=== Records supplied ===
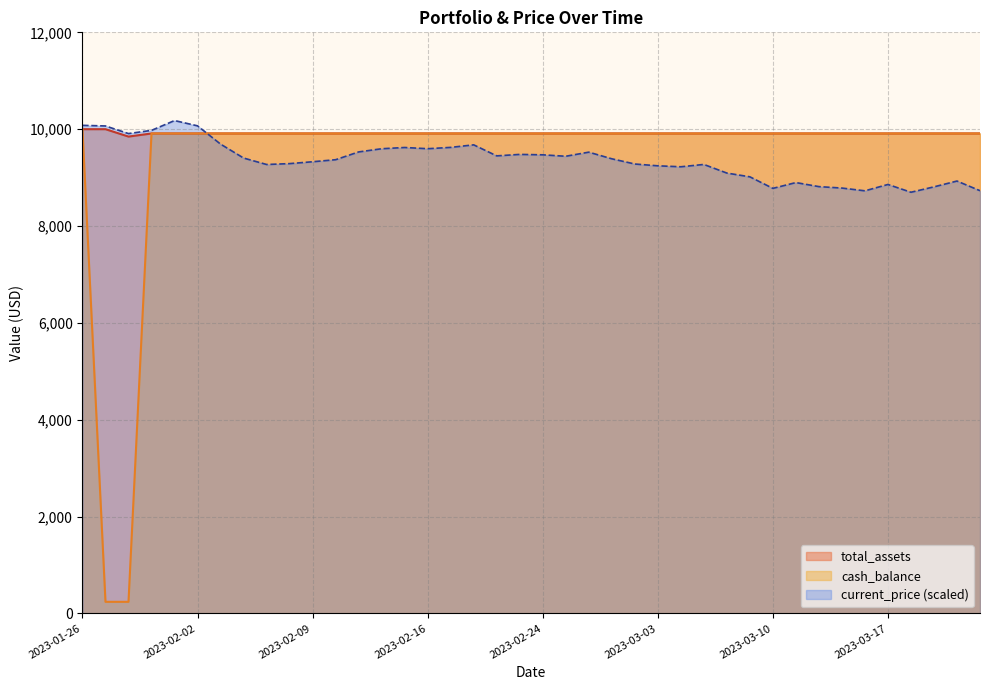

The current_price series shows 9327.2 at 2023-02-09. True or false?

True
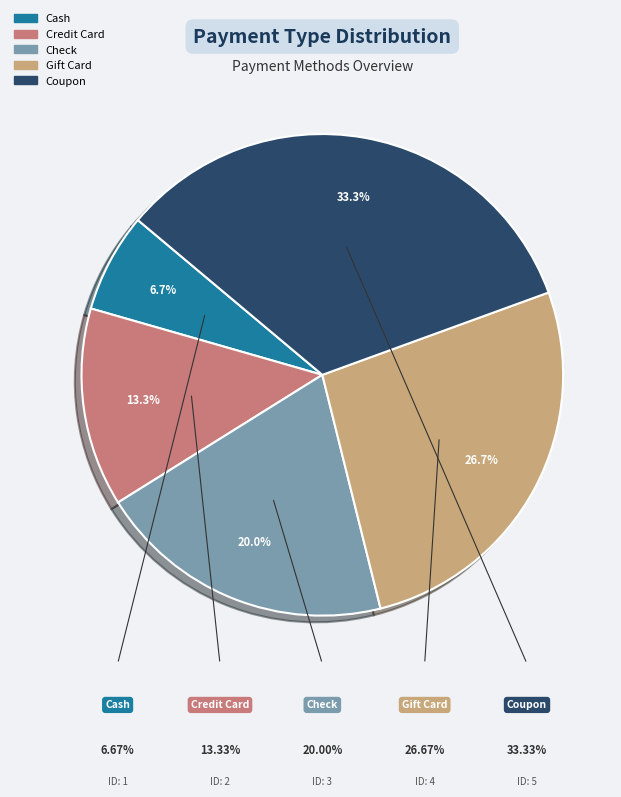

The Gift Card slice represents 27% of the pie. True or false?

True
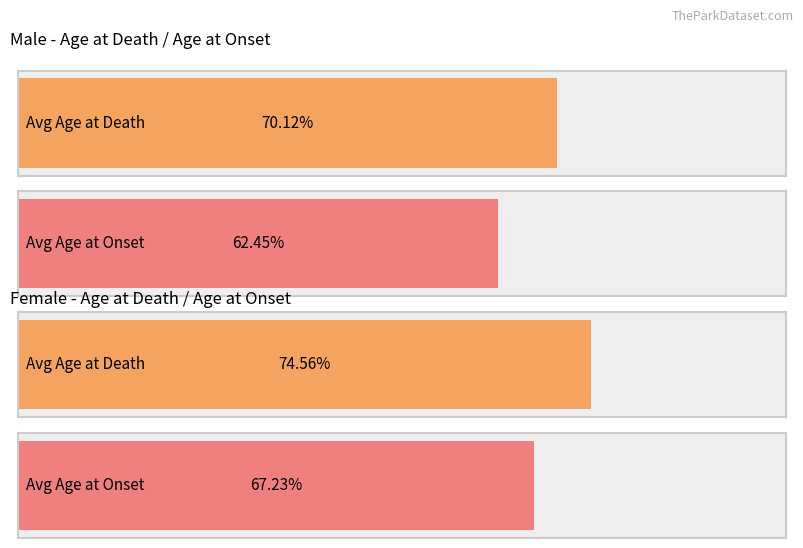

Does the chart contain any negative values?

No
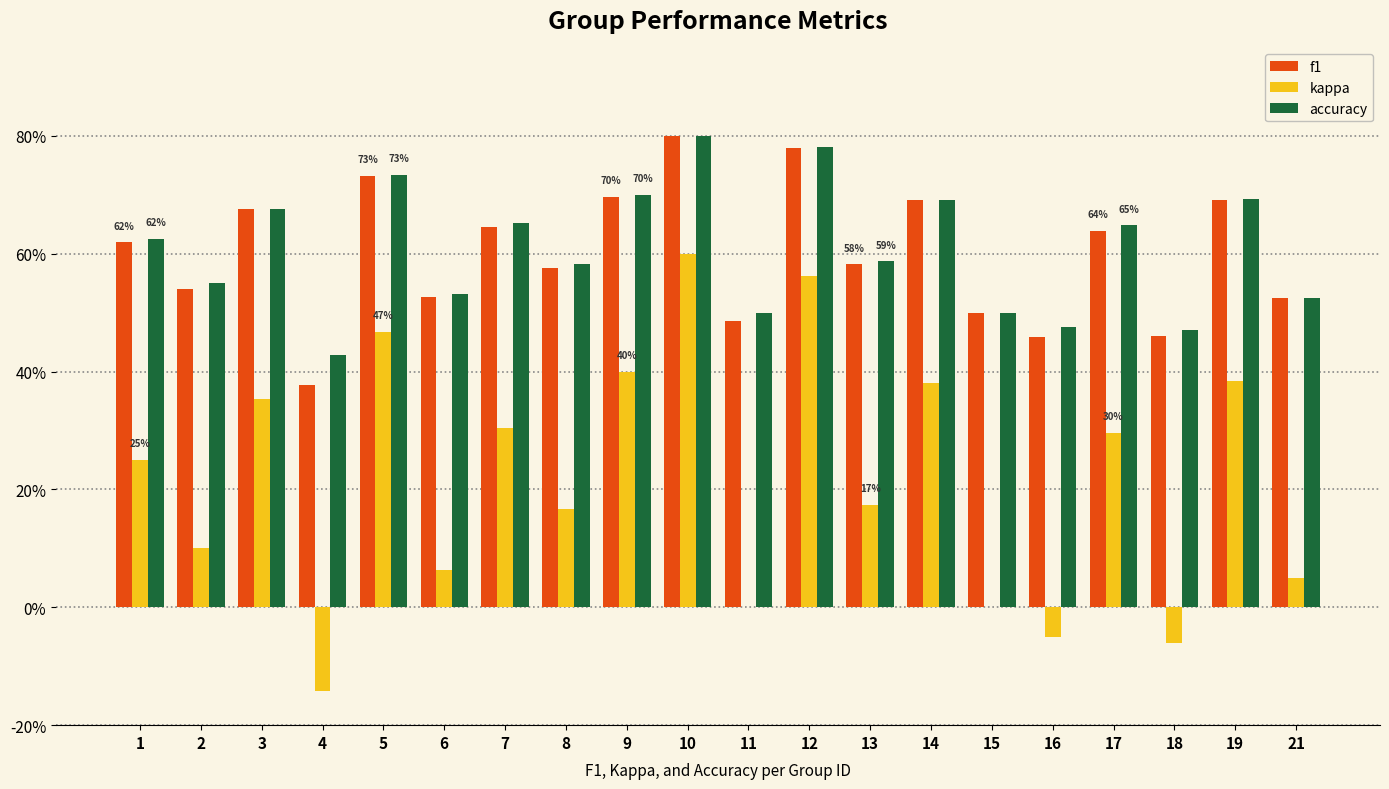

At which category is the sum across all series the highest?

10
===
=== Records supplied ===
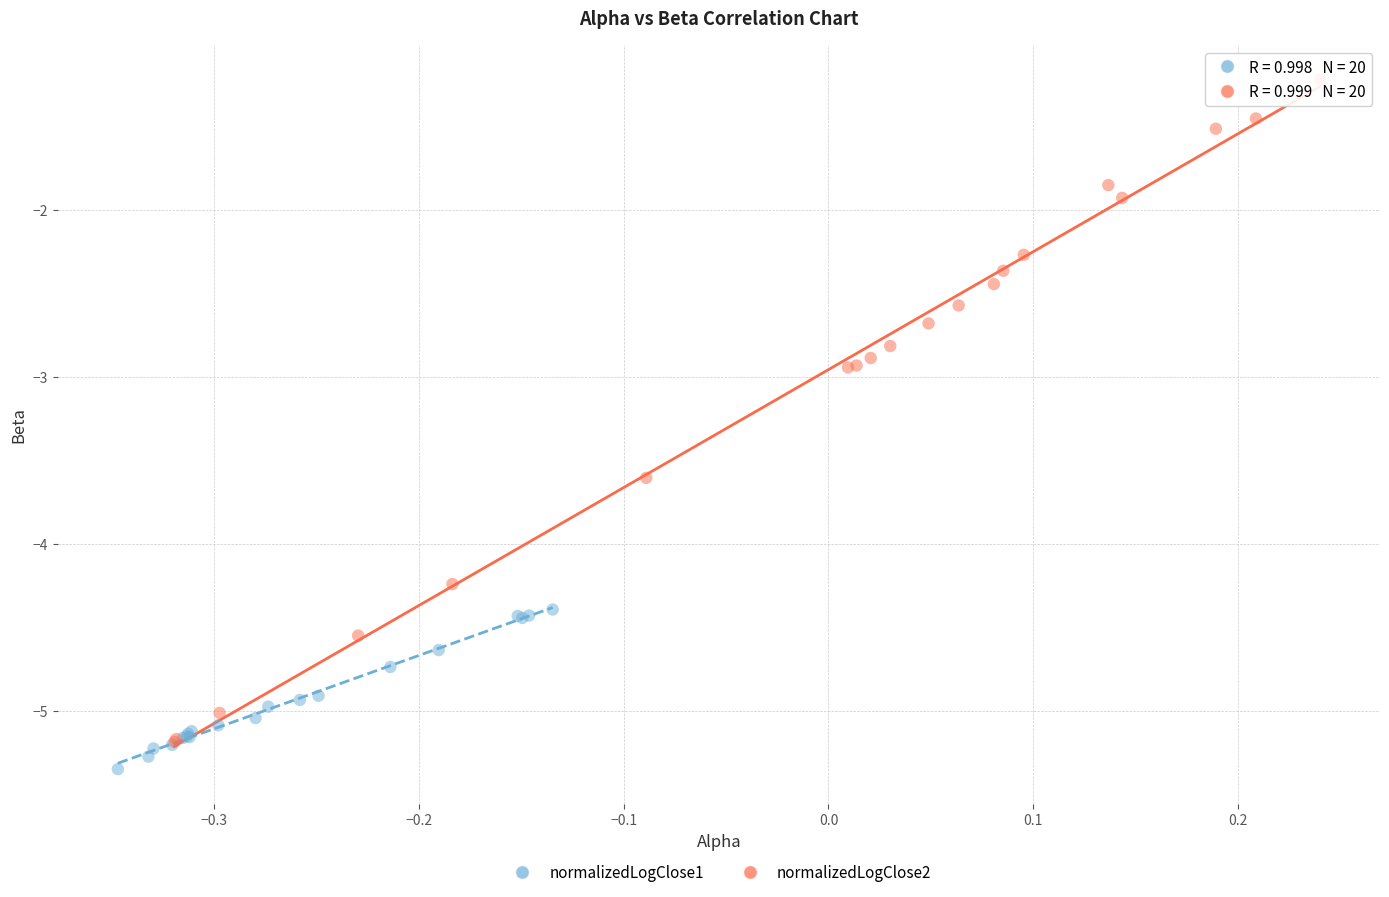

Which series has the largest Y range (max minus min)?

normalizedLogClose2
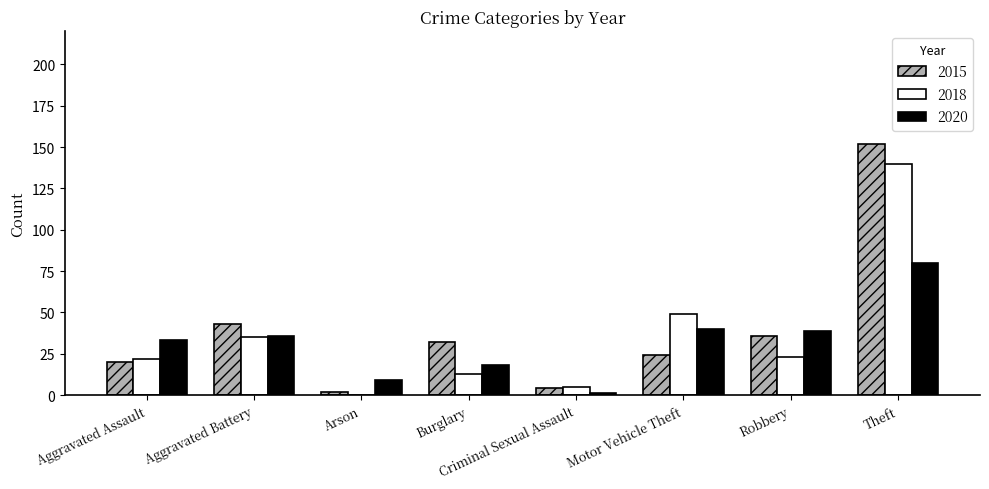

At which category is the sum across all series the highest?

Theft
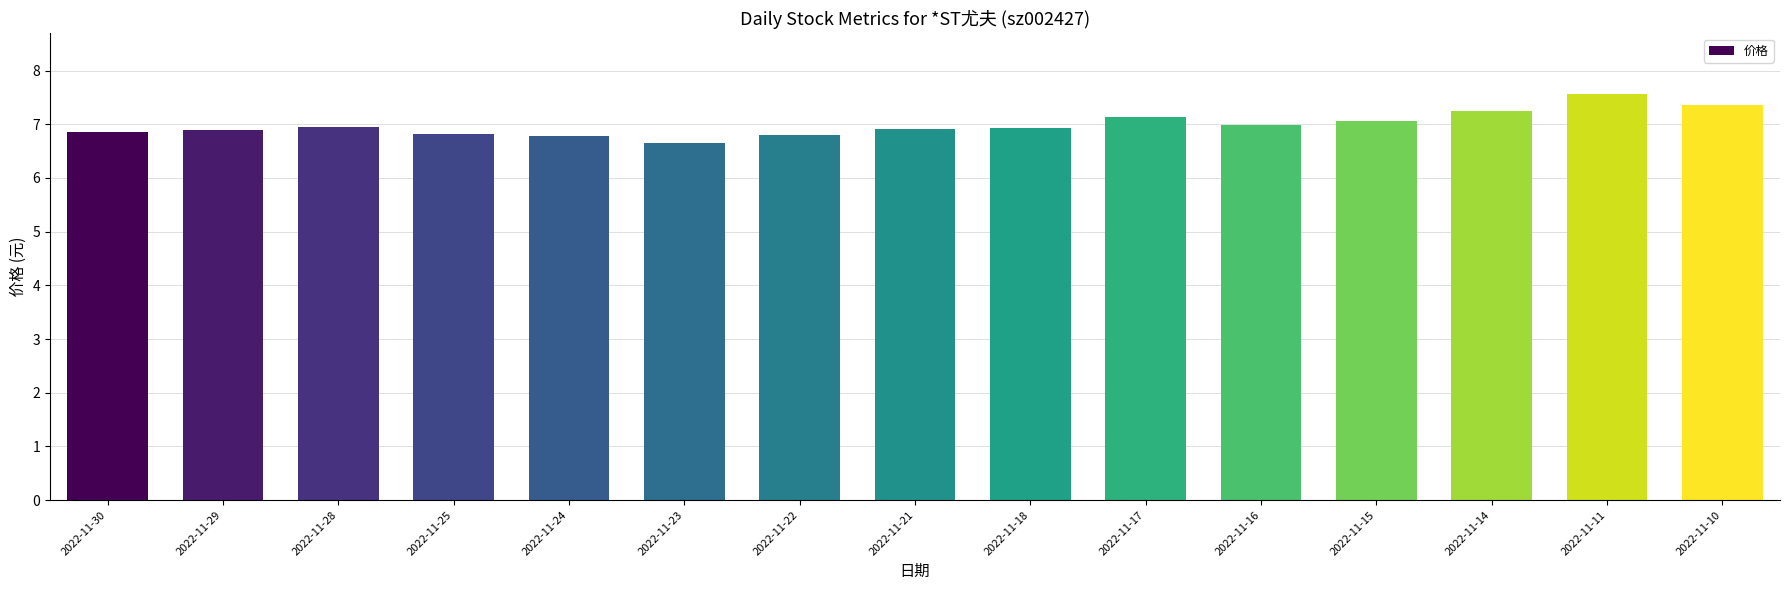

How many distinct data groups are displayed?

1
===
Required work
Pick out every line above that contains the word "series". Case counts when matching.

Result
The current_price series shows 9327.2 at 2023-02-09. True or false?
At which category is the sum across all series the highest?
Which series has the largest Y range (max minus min)?
At which category is the sum across all series the highest?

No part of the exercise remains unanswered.